La Cour suprême a accueilli l'appel en partie et a conclu que, dans les circonstances, les fonctions de l'OPANO exigeaient l'application de l'immunité pour qu'elle soit « en mesure de gérer ses employés, notamment ceux qui occupent des postes supérieurs, afin d'accomplir efficacement ses fonctions ». La Cour a déclaré ce qui suit :

« Permettre que des poursuites liées à l'emploi intentées contre l'OPANO par ses cadres supérieurs soient entendues par les tribunaux canadiens porterait atteinte de façon injustifiée à l'autonomie de l'OPANO dans l'exercice de ses fonctions et reviendrait à assujettir ses opérations de gestion à la surveillance des institutions de l'état hôte. »

Toutefois, en ce qui a trait à la réclamation visant l'obtention d'une indemnité de cessation d'emploi en vertu des règles régissant le personnel de l'OPANO, la Cour suprême a conclu que cette réclamation ne portait nullement atteinte à l'exercice des fonctions de l'OPANO puisqu'elle se rapportait uniquement à la règle prévue par le règlement régissant le personnel de l'OPANO, qui prévoit qu'une indemnité de cessation d'emploi doit être versée à tout employé quittant son emploi, peu importe le motif du départ.

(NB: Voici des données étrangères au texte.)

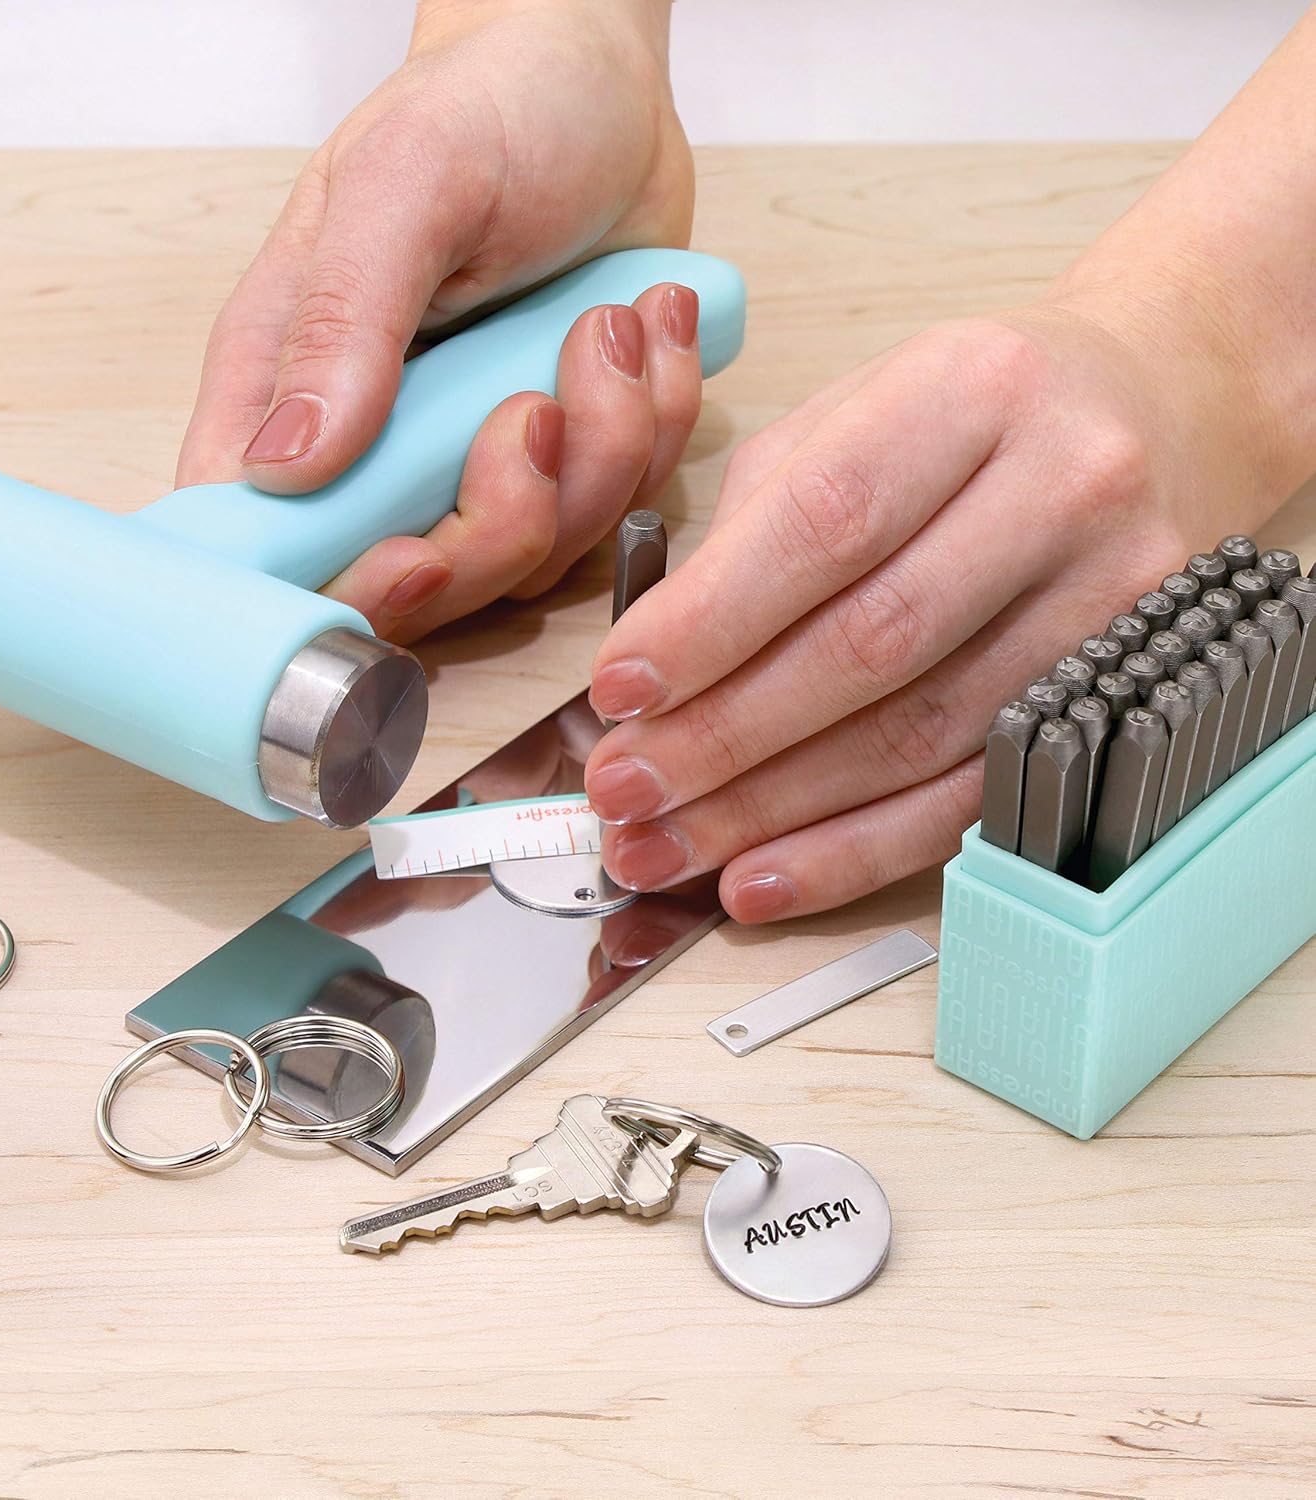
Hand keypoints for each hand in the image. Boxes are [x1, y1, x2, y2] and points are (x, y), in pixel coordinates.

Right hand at [177, 0, 700, 642]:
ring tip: (606, 330)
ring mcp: (472, 462)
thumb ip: (343, 322)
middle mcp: (377, 447)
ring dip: (598, 455)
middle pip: (420, 588)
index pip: (270, 550)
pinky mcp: (564, 459)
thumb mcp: (406, 185)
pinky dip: (651, 432)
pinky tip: (645, 334)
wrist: (598, 83)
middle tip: (536, 409)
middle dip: (503, 523)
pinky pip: (615, 510)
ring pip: (532, 560)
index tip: (418, 552)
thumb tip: (290, 463)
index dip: (344, 589)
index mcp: (289, 389)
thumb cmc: (488, 107)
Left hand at [583, 292, 1305, 921]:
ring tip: (667, 847)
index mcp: (975, 390)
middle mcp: (1063, 489)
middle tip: (624, 792)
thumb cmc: (975, 417)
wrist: (1158, 414)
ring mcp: (1113, 602)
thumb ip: (754, 521)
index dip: (713, 621)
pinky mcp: (1121, 695)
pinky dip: (856, 852)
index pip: (826, 520)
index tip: (619, 688)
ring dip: (772, 813)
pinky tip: (765, 877)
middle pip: (872, 645)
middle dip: (724, 737)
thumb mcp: (857, 412)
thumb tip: (652, 667)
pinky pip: (971, 801)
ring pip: (920, 738)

La Cour a conclu que l'application de cette règle ne « reviendrait pas à assujettir les opérations de gestion de l'OPANO à la surveillance des tribunaux canadiens ».

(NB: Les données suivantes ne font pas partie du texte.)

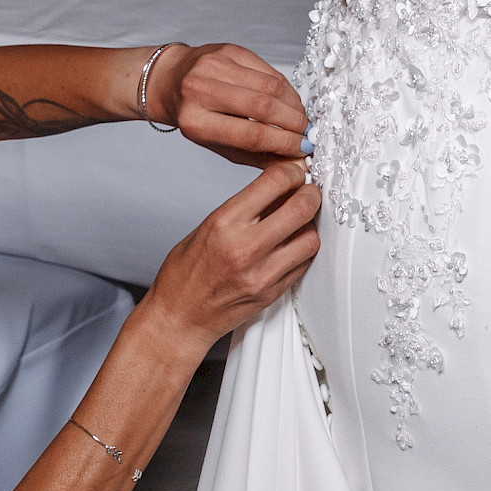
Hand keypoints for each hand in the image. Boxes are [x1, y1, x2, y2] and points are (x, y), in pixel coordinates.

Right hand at [147, 160, 320, 348]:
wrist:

Dans ce contexte, la Cour suprême en est venue à la conclusion que même si l'immunité de l'OPANO s'appliquait aux réclamations de l'appelant, la réclamation concernant l'indemnité de cessation d'emploi prévue par le règlement sur le personnel de l'OPANO devait être traitée de façon distincte. L'affaire a donc été renvoyée à la Cour suprême de la Nouvelle-Écosse pour que celle-ci statue sur cette réclamation.

En conclusion, les organisations internationales jouissant de la même immunité que l'OPANO, ne devraient pas s'attendre à ce que cette immunité s'applique à leurs règles internes régissant les droits des employés en cas de cessation d'emploi. Par contre, ces organisations peuvent s'attendre à ce que d'éventuels recours pour congédiement injustifié soient visés par l'immunité qui leur est accordée en vertu d'un décret pris en application de la Loi sur les missions étrangères et les organisations internationales. Finalement, bien que cette décision traite spécifiquement d'un recours pour congédiement injustifié, les principes adoptés par la Cour suprême et l'immunité conférée en vertu de la loi susmentionnée ne se limitent pas aux réclamations portant sur une relation de travail. La Cour suprême a confirmé qu'il y a lieu d'examiner le libellé du décret accordant l'immunité afin d'établir si une réclamation pouvait être déposée. Compte tenu du raisonnement de la Cour suprême dans cette décision, il y a lieu de croire que l'immunité sera accordée lorsqu'elle concerne diverses questions juridiques qui sont essentielles à l'exercice des fonctions de l'organisation visée.